▸ **PÁGINA**
La novela tiende entonces a conformarse a las costumbres imperantes y presentar por ello un nuevo modelo de hombre morigerado, emprendedor y responsable. Ciertos documentos de la época nos ilustran sobre la ceguera e hipocresía de aquella sociedad en sus cimientos. Baste saber que la prostitución organizada en Inglaterra arroja en la época victoriana mayores cifras que en cualquier otro periodo. Los reportajes sobre el trabajo infantil en las minas alcanzan casi el horror concentracionario de la Segunda Guerra Mundial. Pero de eso poco se hablaba en las novelas.
La obra de Dickens recoge todas esas vibraciones y contradicciones y se propone satisfacer las necesidades espirituales del lector medio. Dickens reconocía racionalmente la grandeza de su tiempo, su gran capacidad inventiva, saludaba con entusiasmo los mecanismos que aceleraban el proceso industrial y sustituían la diligencia por el ferrocarril, el barco de velas por el vapor, así como la eliminación de ciertos privilegios a sectores sociales o la extensión de garantías individuales a otros nuevos. Creía que los males aún no resueltos, sobre todo el de la miseria, se lograrían suavizar por medio de las campañas filantrópicas o por una permanente denuncia que haría a los ricos preocuparse más por los desposeídos. En ninguna obra suya encontramos propuesto un cambio radical como sostenían los críticos marxistas y sí, en cambio, descubrimos una desolación y un intenso sentimiento de acoso que anticipan en algunos momentos la obra de Kafka.

▸ **DATOS REGISTRADOS**
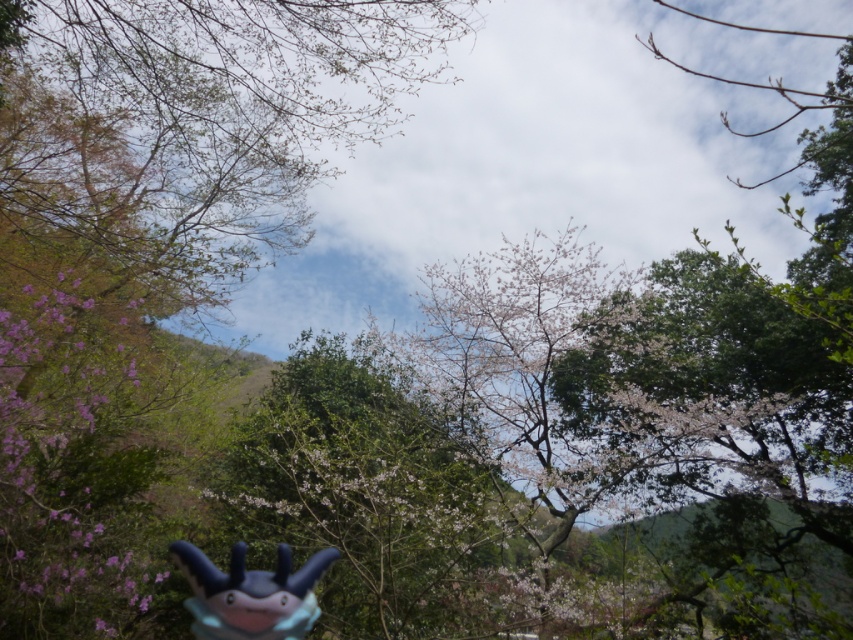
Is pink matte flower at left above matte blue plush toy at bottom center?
* * *
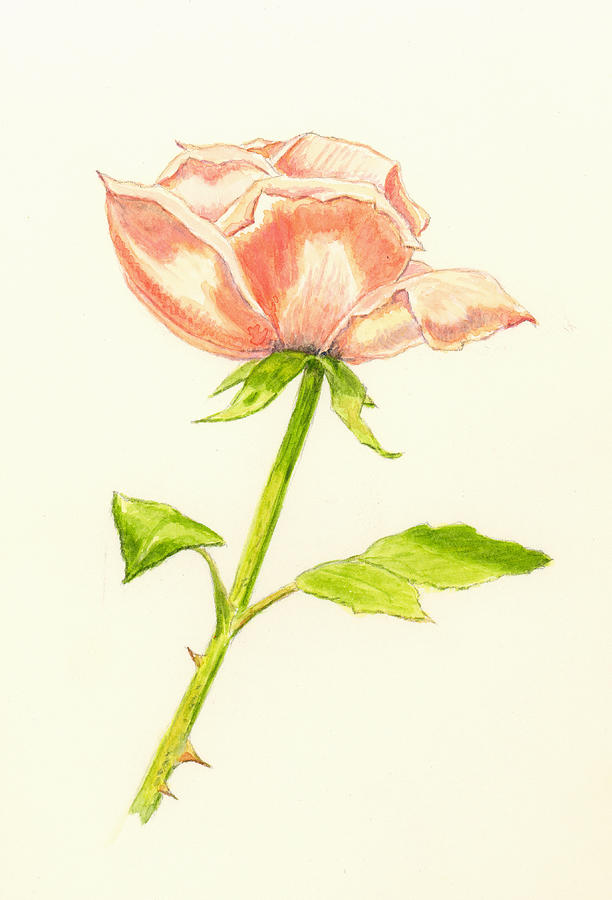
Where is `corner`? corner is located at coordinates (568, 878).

▸ **POR HACER**
1 – Según el texto sobre Dickens, ¿por qué medios creía Dickens que se lograrían suavizar los males aún no resueltos, sobre todo el de la miseria?
2 – Reproduce del texto sobre Dickens el pasaje que va desde "La novela tiende" hasta "en las novelas.", ambos incluidos.
Para resolver lo que se pide basta con el texto sobre Dickens, sin recurrir a las filas.

▸ **RESPUESTAS POR TAREA**
1 – Por medio de las campañas filantrópicas o por una permanente denuncia que haría a los ricos preocuparse más por los desposeídos.

2 –
La novela tiende entonces a conformarse a las costumbres imperantes y presentar por ello un nuevo modelo de hombre morigerado, emprendedor y responsable. Ciertos documentos de la época nos ilustran sobre la ceguera e hipocresía de aquella sociedad en sus cimientos. Baste saber que la prostitución organizada en Inglaterra arroja en la época victoriana mayores cifras que en cualquier otro periodo. Los reportajes sobre el trabajo infantil en las minas alcanzan casi el horror concentracionario de la Segunda Guerra Mundial. Pero de eso poco se hablaba en las novelas.